A key component of off‑grid systems is the generator (Figure 1). Generators (also referred to as'en‑sets") are used to charge batteries during periods of low insolation. They are also used to equalize batteries and to provide power when extraordinary loads are used ‑ for example, welders ‑ that would exceed the output of the inverter. Finally, gen‑sets may be used to provide backup power if the inverter or some other vital component breaks down. Although a battery‑charging gen‑set may not be required in hybrid systems with good solar and wind resources, most off‑grid homes and businesses have one.
Gen‑sets for homes and businesses are usually rather small, around 4,000 to 7,000 watts. Generators smaller than this are generally not adequate for battery charging.

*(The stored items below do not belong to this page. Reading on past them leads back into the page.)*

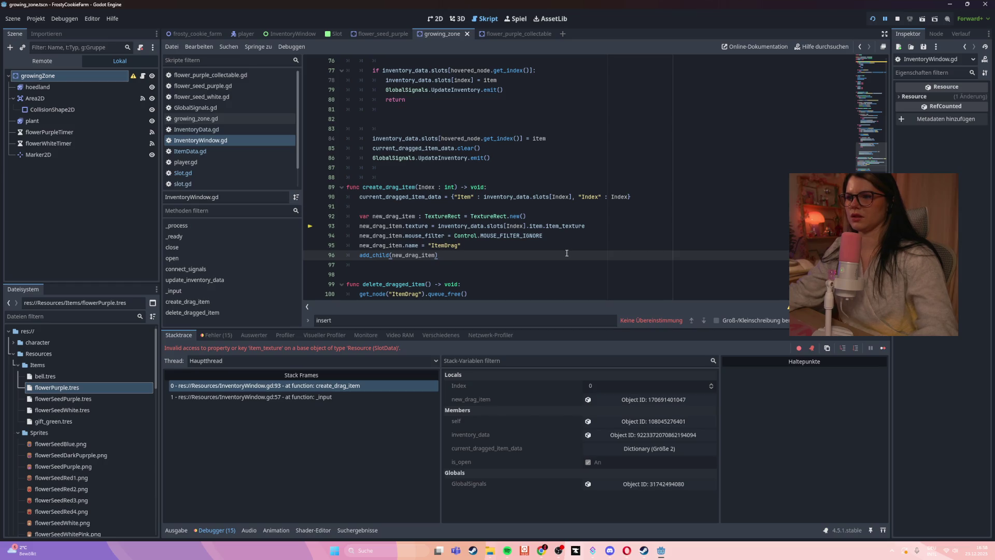
- Search the script for item_texture, then 'am', and relaunch the game
key(ctrl+f)
text(item_textur)
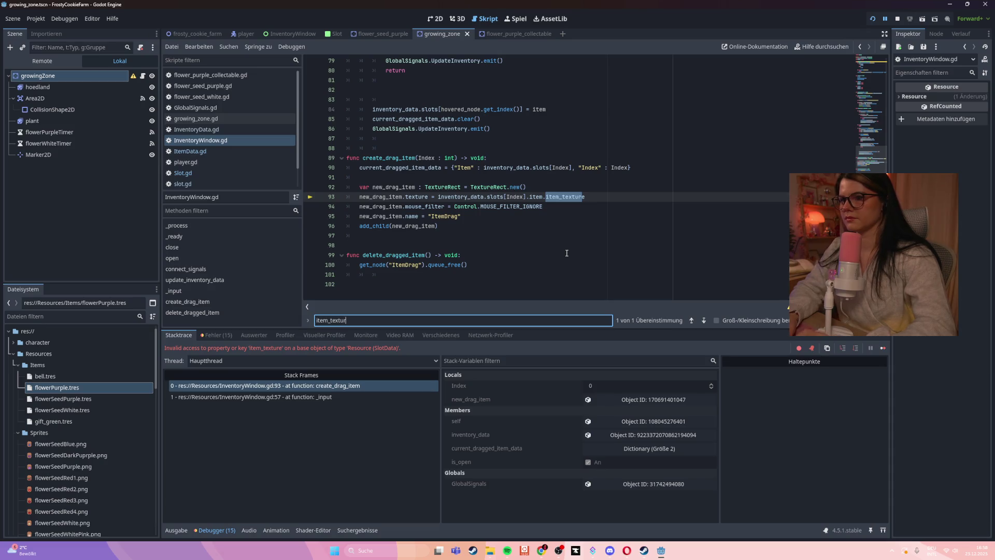
key(BackSpace)
key(BackSpace)
key(BackSpace)
text(am)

Generators can be powered by gasoline, diesel, propane, or natural gas. By far the most common gen‑sets used in off‑grid systems are gasoline‑powered. They're widely available and inexpensive. Gas‑powered generators consist of a small gas engine that drives the generator. Like all generators, they produce AC electricity.

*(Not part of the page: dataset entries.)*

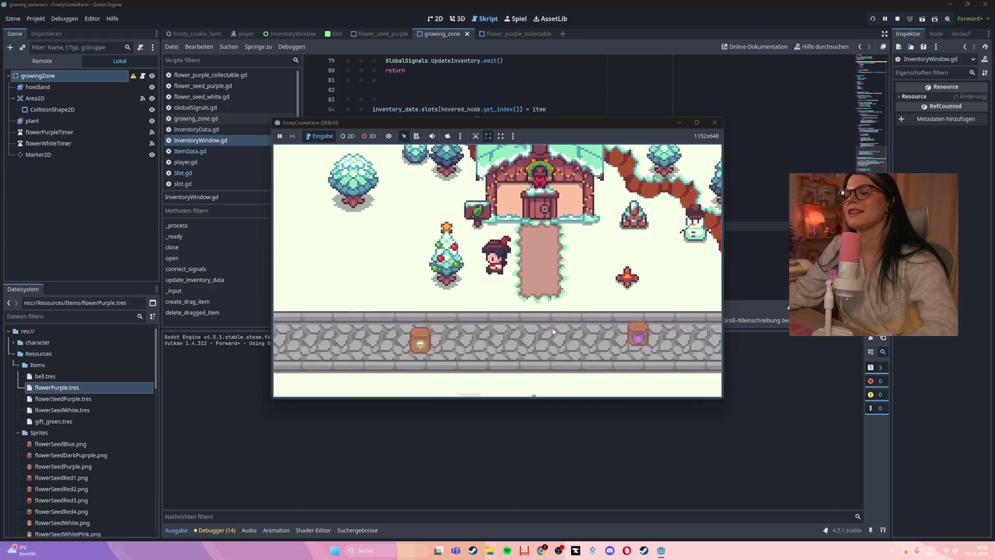
key(Up)
mouse_move(574, 267)
mouse_down()
mouse_move(356, 344)
mouse_move(417, 266)
mouse_up()
key(Left)
key(Down)
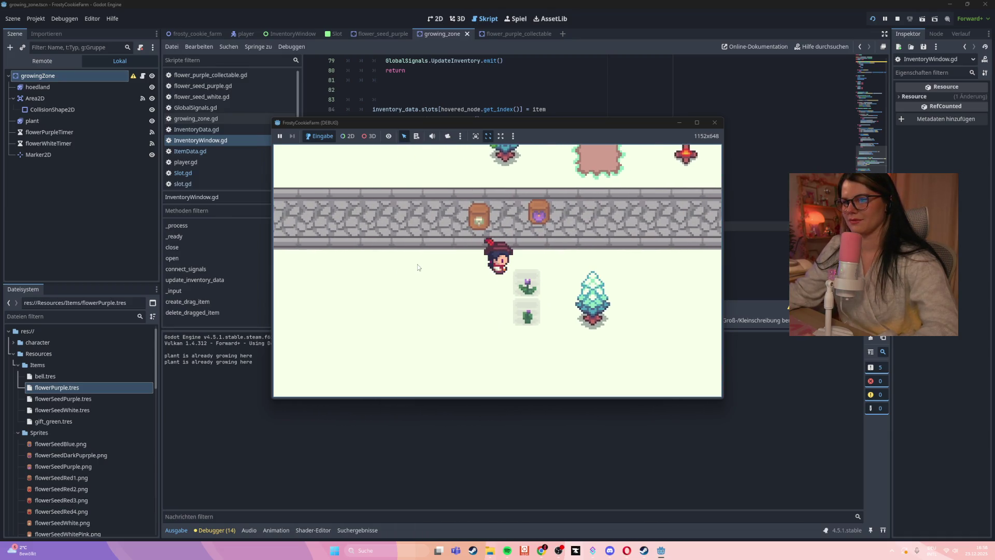
- Harvest the purple flowers, open the inventory, and grab the first slot, hitting the line 58 error
key(Right)
key(Down)
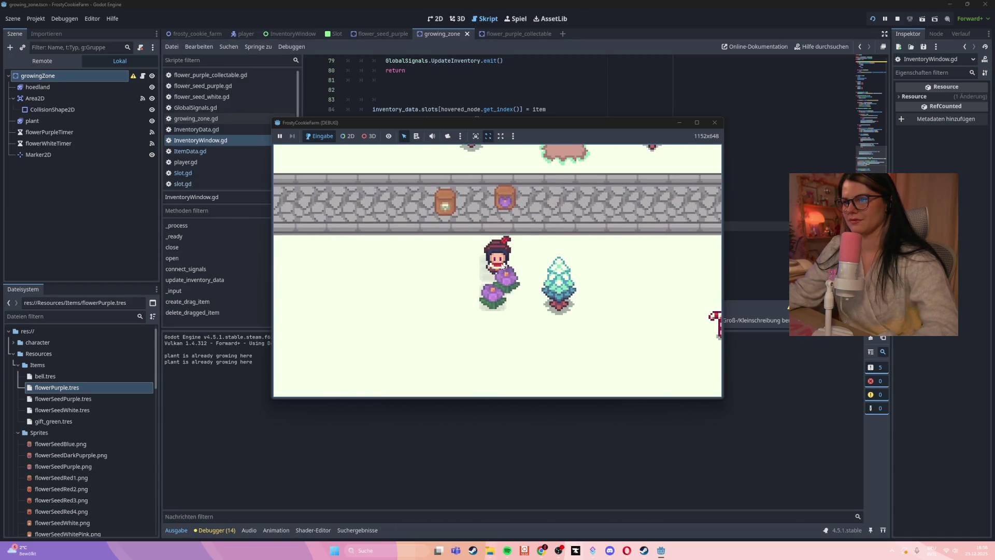
key(Down)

Fig.1: Portable gen‑sets like these commonly run on gasoline.
Gas‑powered generators operate at 3,600 rpm and, as a result, tend to wear out pretty quickly. Although the lifespan depends on the amount of use, don't expect more than five years from a heavily used gas‑powered gen‑set. You may find yourself making an occasional costly repair from time to time as well.
Because they operate at such high rpms, gas‑powered gen‑sets are also rather noisy; however, Honda makes some models that are remarkably quiet (they contain excellent mufflers). If you have neighbors, you'll very likely need to build a sound‑muting generator shed to reduce noise levels, even if you do install a quiet model. And don't think about adding an additional muffler to a conventional gas‑powered generator. If an engine is not designed for one, adding one could damage it.
If you're looking for a quieter, more efficient generator, you may want to. consider one with a natural gas or propane engine. Large‑sized units ‑ around 10,000 watts or higher ‑ operate at 1,800 rpm and are quieter than their less expensive gas‑powered counterparts. Lower speed translates into longer lifespan and less noise. Natural gas and propane are also cleaner burning fuels than gasoline. Unlike gas‑powered generators, natural gas and propane generators require no fuel handling by you, but you could end up paying several times more for a natural gas or propane generator than for a comparable gas‑powered unit.
Another efficient and reliable option to consider is a diesel generator. Diesel engines tend to be much more rugged than gas‑powered engines and tend to operate without problems and for long periods. Diesel generators are also more efficient than gas‑powered generators. Although diesel generators offer many advantages over gas‑powered generators, they cost more than their gas‑powered cousins. And, of course, you will have to fill the tank from time to time. They're also not as clean burning as natural gas or propane gen‑sets.